BRANO DA ESAMINARE ->
══════════════════════════════

Nelle settimane successive alle dimissioni del presidente Draghi il sole ha continuato a sorgere, esattamente nell’ora prevista per ciascun giorno, senza patire variazioni sensibili.
I fiumi, in secca già da prima, pur con la scarsa acqua disponibile hanno proseguito il loro corso dalle sorgenti alla foce (tutti, nessuno escluso); i cinghiali non hanno smesso di pascolare per le strade di Roma; il parroco della chiesa vicino a casa mia non ha cessato di dedicare le omelie domenicali, invece che al Vangelo, al rendiconto delle offerte raccolte… Insomma, nonostante i presagi di sventura di larga parte dei media nazionali e internazionali, per i quali la caduta del ‘Governo dei migliori’ sarebbe coincisa con qualcosa che neanche il più catastrofico mix di ‘profezie’ Maya avrebbe fatto immaginare, la vita è andata avanti egualmente, come nei giorni precedenti: perfino indici assai sensibili alla percezione di peggioramenti, come quelli della Borsa o come lo spread, dopo un iniziale, ma non travolgente, scostamento, si sono assestati.

══════════════════════════════

ESERCIZI ->
**1)** Rispondi in breve a queste domande sul brano dedicato alle dimissioni di Draghi:
(a) In quale momento il sole ha continuato a sorgere?
(b) Dove non hanno smesso di pascolare i cinghiali?
(c) Che cosa hanno fatto la Borsa e lo spread dopo un iniziale scostamento?
**2)** Traduci in inglese questa frase del brano dedicato alle dimissioni di Draghi: "Nelle settimane successive alle dimissioni del presidente Draghi il sole ha continuato a sorgere, esattamente nell'ora prevista per ciascun giorno, senza patire variazioni sensibili."

══════════════════════════════

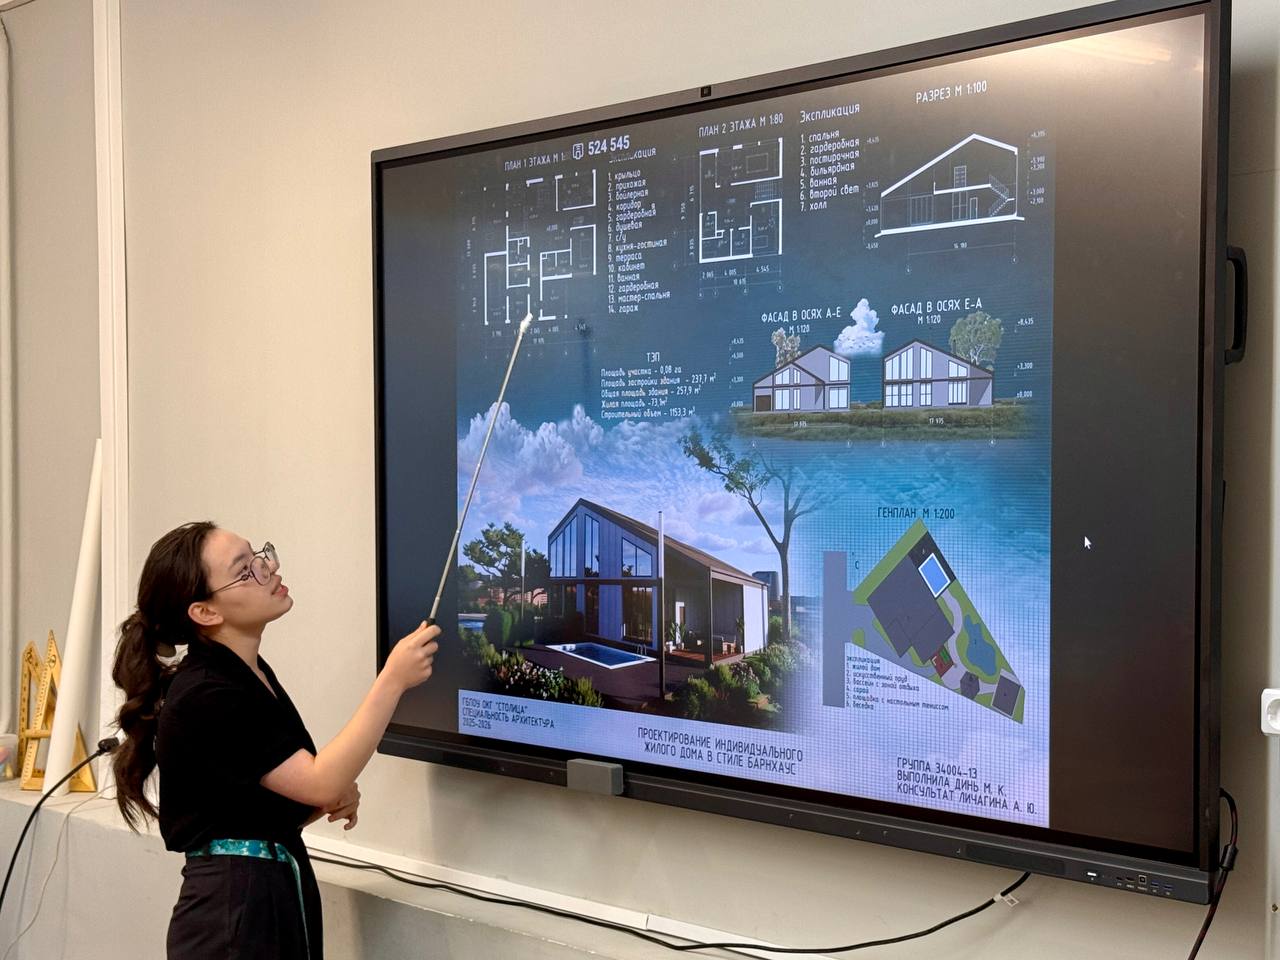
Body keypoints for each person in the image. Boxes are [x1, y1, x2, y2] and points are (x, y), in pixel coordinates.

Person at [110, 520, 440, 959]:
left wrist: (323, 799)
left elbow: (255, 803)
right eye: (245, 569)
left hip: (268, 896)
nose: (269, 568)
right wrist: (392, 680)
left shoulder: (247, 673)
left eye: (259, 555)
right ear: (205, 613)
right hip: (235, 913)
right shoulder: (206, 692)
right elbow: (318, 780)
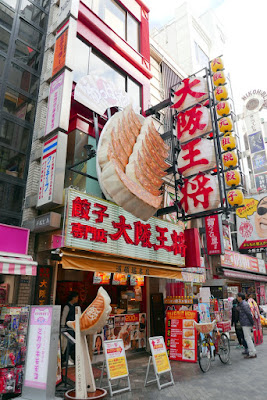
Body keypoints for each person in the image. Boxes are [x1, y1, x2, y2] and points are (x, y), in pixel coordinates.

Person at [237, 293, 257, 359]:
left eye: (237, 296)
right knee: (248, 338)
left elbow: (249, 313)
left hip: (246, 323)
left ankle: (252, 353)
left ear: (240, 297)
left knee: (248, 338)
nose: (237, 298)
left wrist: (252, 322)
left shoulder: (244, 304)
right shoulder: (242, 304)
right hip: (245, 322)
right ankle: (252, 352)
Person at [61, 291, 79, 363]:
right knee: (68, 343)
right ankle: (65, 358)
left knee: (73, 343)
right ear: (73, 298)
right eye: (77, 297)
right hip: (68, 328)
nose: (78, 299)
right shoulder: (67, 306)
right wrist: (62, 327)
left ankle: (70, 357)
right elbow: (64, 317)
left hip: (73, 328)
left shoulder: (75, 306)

══════════════════════════════

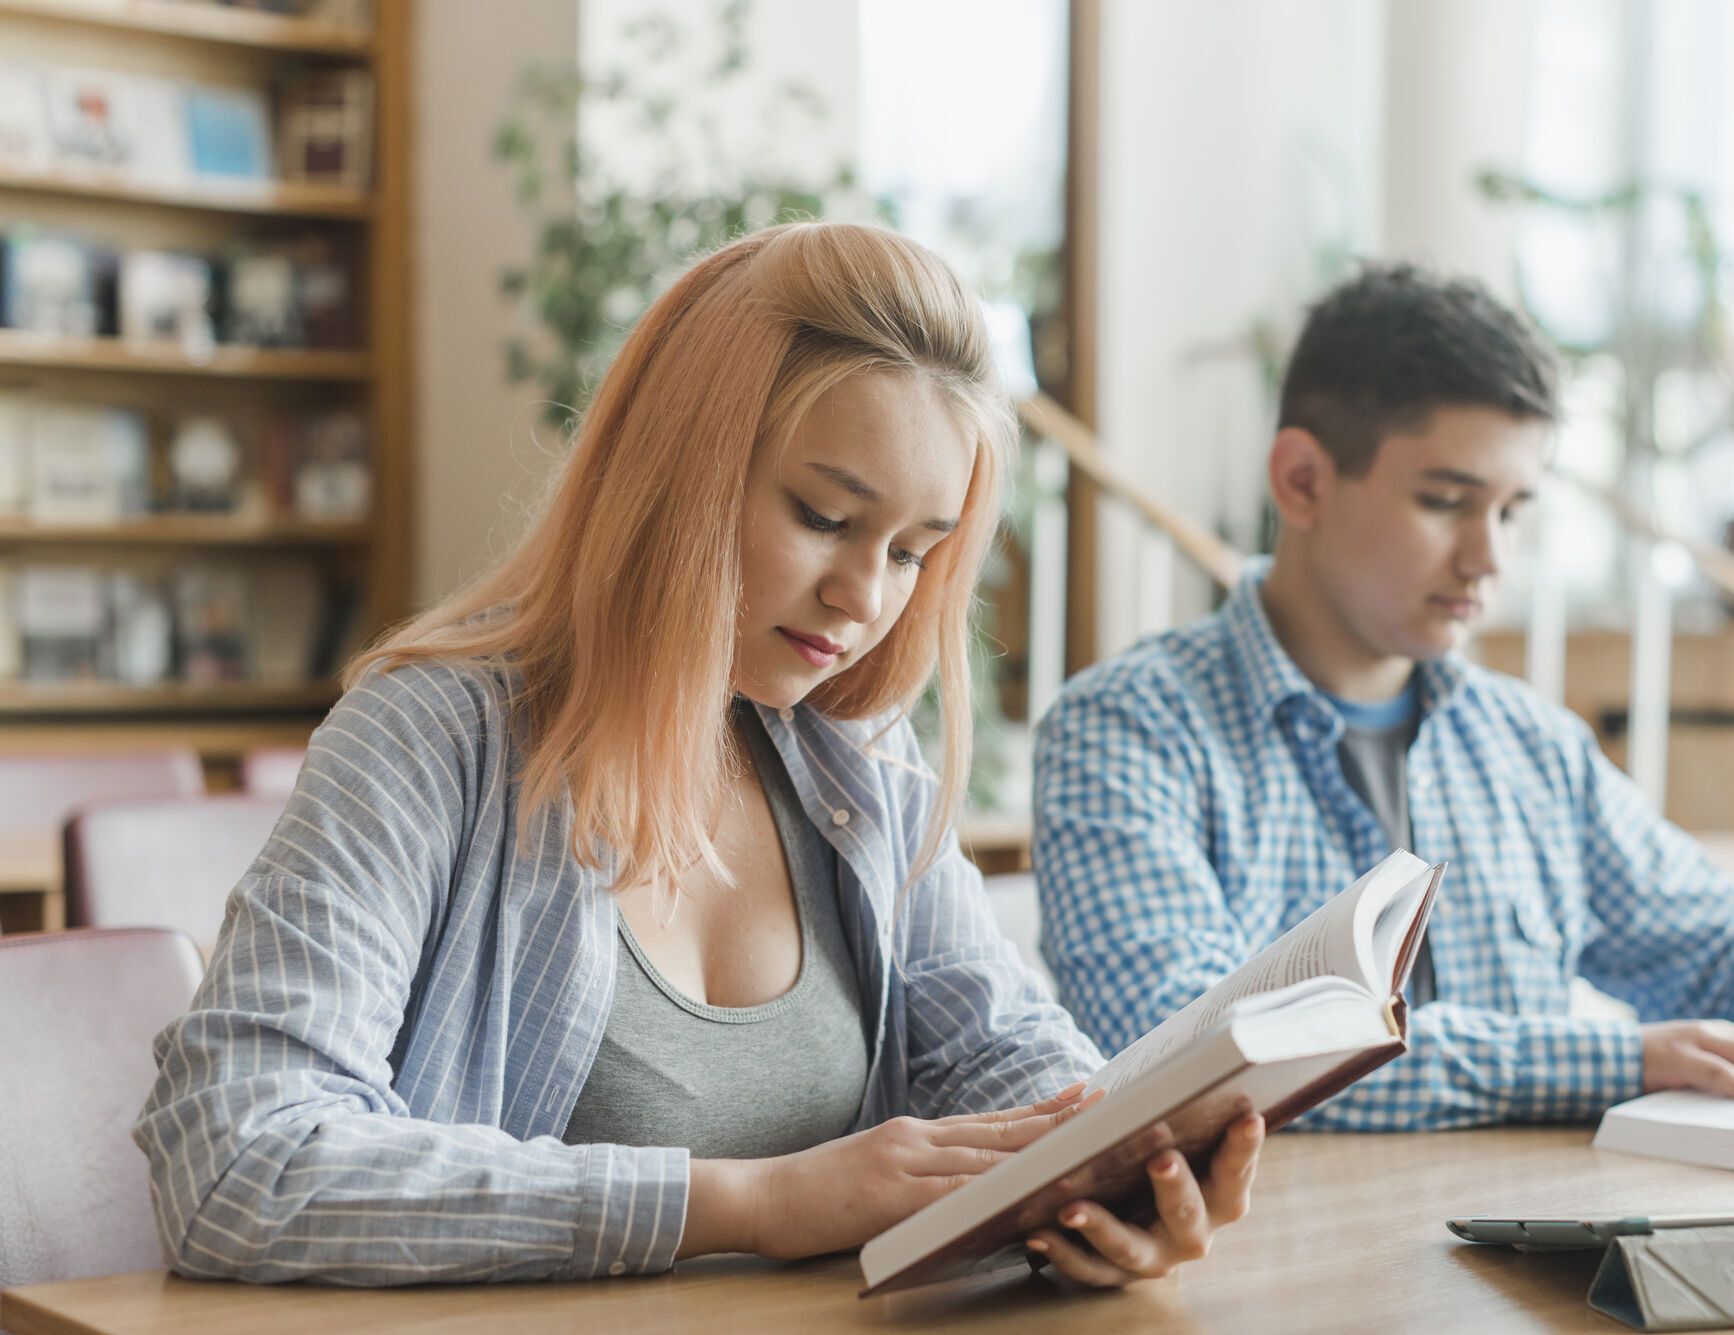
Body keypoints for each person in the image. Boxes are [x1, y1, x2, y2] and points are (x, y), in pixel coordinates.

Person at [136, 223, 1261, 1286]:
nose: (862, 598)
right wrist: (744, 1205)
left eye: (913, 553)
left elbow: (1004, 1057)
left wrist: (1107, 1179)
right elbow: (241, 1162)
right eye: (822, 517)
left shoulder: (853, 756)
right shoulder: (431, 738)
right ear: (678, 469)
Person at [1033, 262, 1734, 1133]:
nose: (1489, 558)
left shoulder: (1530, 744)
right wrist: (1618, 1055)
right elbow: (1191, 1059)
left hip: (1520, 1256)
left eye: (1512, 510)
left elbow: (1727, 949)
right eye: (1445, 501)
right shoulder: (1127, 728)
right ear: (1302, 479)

══════════════════════════════

SOLUZIONI PER ESERCIZIO ->
**1)**
(a) Esattamente nell'ora prevista per ciascun giorno.
(b) Per le strade di Roma.
(c) Si sono assestati.

**2)** In the weeks following President Draghi's resignation, the sun continued to rise, exactly at the time expected for each day, without undergoing any noticeable variations.